Task to complete
No picture belongs in the copy. Repeat each line below exactly.

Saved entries
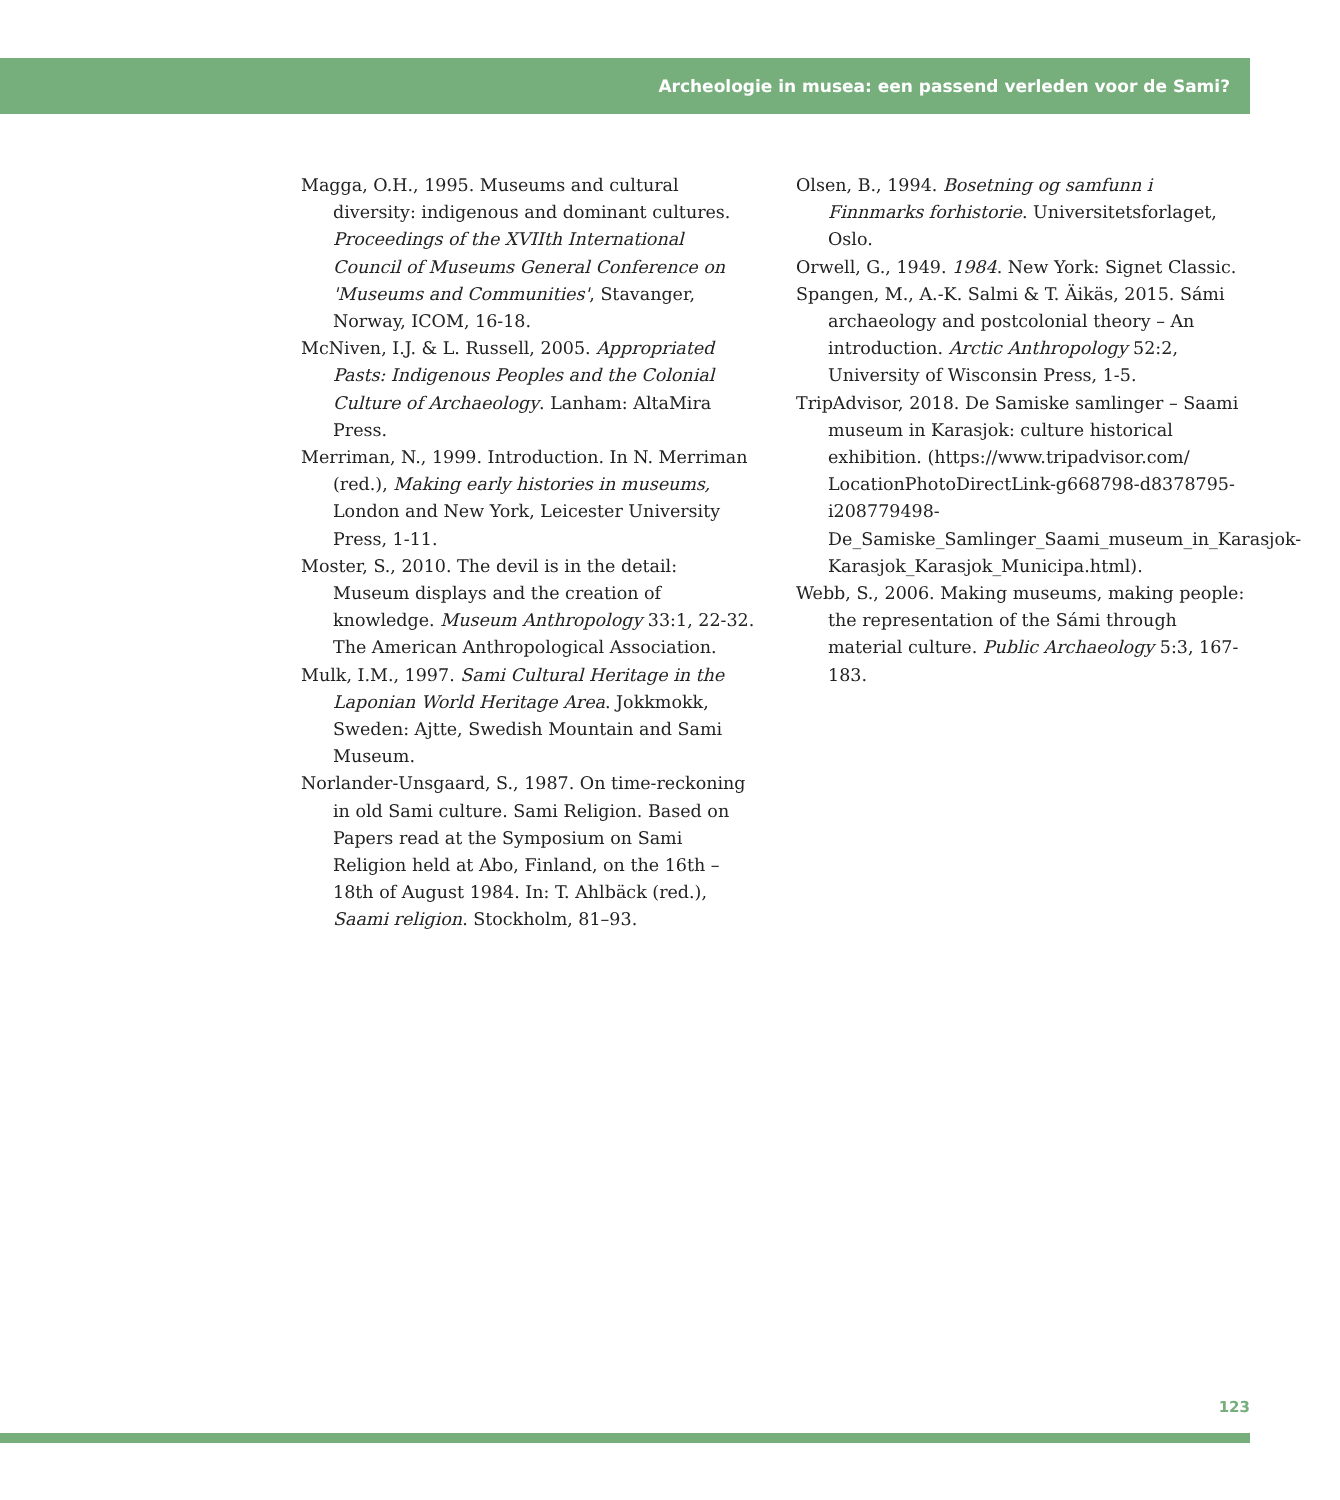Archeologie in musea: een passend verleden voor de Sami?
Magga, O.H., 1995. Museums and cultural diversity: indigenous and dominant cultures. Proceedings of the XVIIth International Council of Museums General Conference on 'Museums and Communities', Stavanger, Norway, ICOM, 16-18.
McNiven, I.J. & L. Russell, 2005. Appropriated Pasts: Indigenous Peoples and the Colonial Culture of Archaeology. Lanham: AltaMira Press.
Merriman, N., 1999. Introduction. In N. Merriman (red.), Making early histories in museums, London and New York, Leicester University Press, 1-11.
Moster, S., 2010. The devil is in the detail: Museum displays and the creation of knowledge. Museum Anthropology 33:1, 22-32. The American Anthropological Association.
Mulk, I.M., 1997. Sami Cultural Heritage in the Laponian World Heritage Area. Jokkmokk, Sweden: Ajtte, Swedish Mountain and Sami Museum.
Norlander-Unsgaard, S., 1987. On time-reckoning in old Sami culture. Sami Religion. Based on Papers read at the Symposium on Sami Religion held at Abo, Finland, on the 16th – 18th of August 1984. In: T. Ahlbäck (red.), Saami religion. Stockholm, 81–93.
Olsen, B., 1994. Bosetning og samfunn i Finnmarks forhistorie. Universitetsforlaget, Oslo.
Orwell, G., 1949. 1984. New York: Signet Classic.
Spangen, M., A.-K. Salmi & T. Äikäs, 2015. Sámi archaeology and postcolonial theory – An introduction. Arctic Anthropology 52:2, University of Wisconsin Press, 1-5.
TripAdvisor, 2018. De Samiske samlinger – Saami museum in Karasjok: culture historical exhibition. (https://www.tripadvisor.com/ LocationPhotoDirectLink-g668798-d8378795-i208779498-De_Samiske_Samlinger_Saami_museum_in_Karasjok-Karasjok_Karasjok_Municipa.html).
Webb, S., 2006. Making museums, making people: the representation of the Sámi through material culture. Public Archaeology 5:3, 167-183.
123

Answer to the problem
Archeologie in musea: een passend verleden voor de Sami?
Magga, O.H., 1995. Museums and cultural diversity: indigenous and dominant cultures. Proceedings of the XVIIth International Council of Museums General Conference on 'Museums and Communities', Stavanger, Norway, ICOM, 16-18.
McNiven, I.J. & L. Russell, 2005. Appropriated Pasts: Indigenous Peoples and the Colonial Culture of Archaeology. Lanham: AltaMira Press.
Merriman, N., 1999. Introduction. In N. Merriman (red.), Making early histories in museums, London and New York, Leicester University Press, 1-11.
Moster, S., 2010. The devil is in the detail: Museum displays and the creation of knowledge. Museum Anthropology 33:1, 22-32. The American Anthropological Association.
Mulk, I.M., 1997. Sami Cultural Heritage in the Laponian World Heritage Area. Jokkmokk, Sweden: Ajtte, Swedish Mountain and Sami Museum.
Norlander-Unsgaard, S., 1987. On time-reckoning in old Sami culture. Sami Religion. Based on Papers read at the Symposium on Sami Religion held at Abo, Finland, on the 16th – 18th of August 1984. In: T. Ahlbäck (red.), Saami religion. Stockholm, 81–93.
Olsen, B., 1994. Bosetning og samfunn i Finnmarks forhistorie. Universitetsforlaget, Oslo.
Orwell, G., 1949. 1984. New York: Signet Classic.
Spangen, M., A.-K. Salmi & T. Äikäs, 2015. Sámi archaeology and postcolonial theory – An introduction. Arctic Anthropology 52:2, University of Wisconsin Press, 1-5.
TripAdvisor, 2018. De Samiske samlinger – Saami museum in Karasjok: culture historical exhibition. (https://www.tripadvisor.com/ LocationPhotoDirectLink-g668798-d8378795-i208779498-De_Samiske_Samlinger_Saami_museum_in_Karasjok-Karasjok_Karasjok_Municipa.html).
Webb, S., 2006. Making museums, making people: the representation of the Sámi through material culture. Public Archaeology 5:3, 167-183.
123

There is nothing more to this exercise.